Because decisions about what speech to include involve political judgment, indeed a bias, it is important for readers to select news providers that they trust to limit speech in an appropriate and responsible manner. Self-government is best served when a citizen is exposed to differing political viewpoints, so most mainstream news editors provide an array of opposing views within one broad publication. Others provide information primarily from one political viewpoint. Both approaches are important and legitimate. What matters most is that readers know the biases, and ownership, of news outlets and can choose from a broad diversity of different news sources.
Social media, blogs, and the explosion of other online information sources have made it easier for citizens to create their own information filters. With Twitter and Facebook, you can decide who to “follow” and with blogs, you can choose which to read—you are not at the mercy of an editor. This opportunity to be our own editors offers incredible potential to expand political dialogue and engagement and reduce the concerns about powerful media conglomerates controlling which speech is heard and which is silenced.
Information expert Clay Shirky has noted that technology has already given us the tools we need to deal with the challenges of our information society. “There's no such thing as information overload,” Shirky notes, “only filter failure.”37 The ability to have filters with integrity has become key to our success as a nation.
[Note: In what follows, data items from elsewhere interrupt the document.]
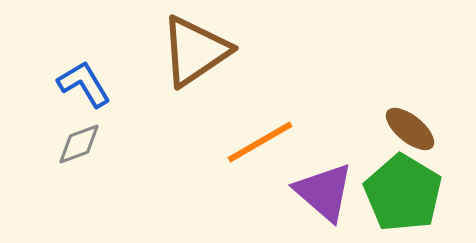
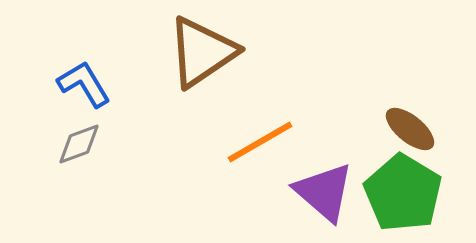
brown triangle: moved 7 px right, 1 px down
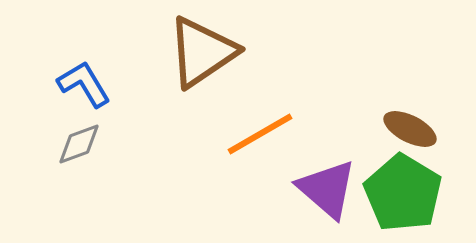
brown ellipse: rotated 12 degrees counterclockwise
orange line: moved 8 px up
purple triangle: moved 3 px right, 3 px up
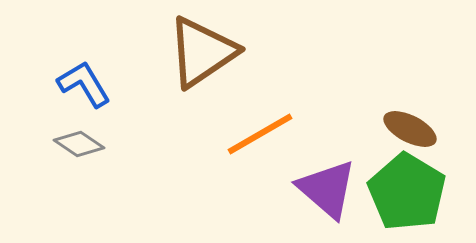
gray diamond: rotated 54 degrees clockwise
green pentagon: moved 4 px right, 1 px up
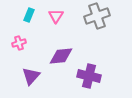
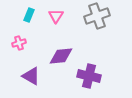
purple triangle: rotated 42 degrees counterclockwise
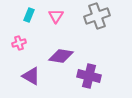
purple diamond: rotated 15 degrees clockwise
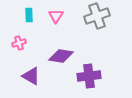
cyan rectangle: rotated 24 degrees counterclockwise
purple cross: rotated 20 degrees counterclockwise
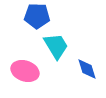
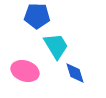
blue diamond: moved 12 px left, 4 px down
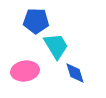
blue pentagon: moved 1 px left, 5 px down
pink ellipse: rotated 28 degrees counterclockwise
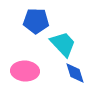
cyan trapezoid: moved 7 px right, 2 px up; rotated 12 degrees counterclockwise
pink ellipse: rotated 12 degrees clockwise
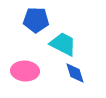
blue pentagon: moved 1 px up
cyan trapezoid: rotated 20 degrees counterclockwise
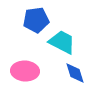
blue pentagon: rotated 10 degrees counterclockwise
cyan trapezoid: moved 1 px left, 2 px up
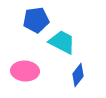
blue diamond: moved 3 px right, 2 px down; rotated 55 degrees clockwise
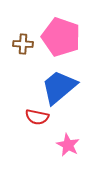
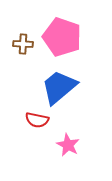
pink pentagon: moved 1 px right
red semicircle: moved 3 px down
Advertisements (which I'll explore as paid speech in the next chapter) cause filter failure. Advertisers selling products and services have information and opinions that no news editor would deem worthy of news coverage, so those advertisers pay the newspaper to run an ad. Advertisers who want to speak to people who are not following them on Twitter or Facebook can pay those companies a fee to have “sponsored” tweets or posts interrupt the information “feed” that the user has chosen to receive.
Advertising, by design, corrupts and distorts our marketplace of ideas—our chosen limits on speech. It takes the decision about which speech to include out of the hands of an editor (who the reader entrusts to play that role) and puts it into the hands of whoever has money to pay for it. Because we all have limited capacity to absorb speech, an advertiser not only pays to promote its own message but also to displace other speech that the listener might have listened to instead. Advertisements shut you up by drowning you out.
What you can do: Write the editor
Submit a brief letter to the editor of your local newspaper calling upon Congress to overturn the Citizens United ruling with a constitutional amendment. If they don't print it, get five friends to submit similar letters and see if one of you can break through the editor's filter.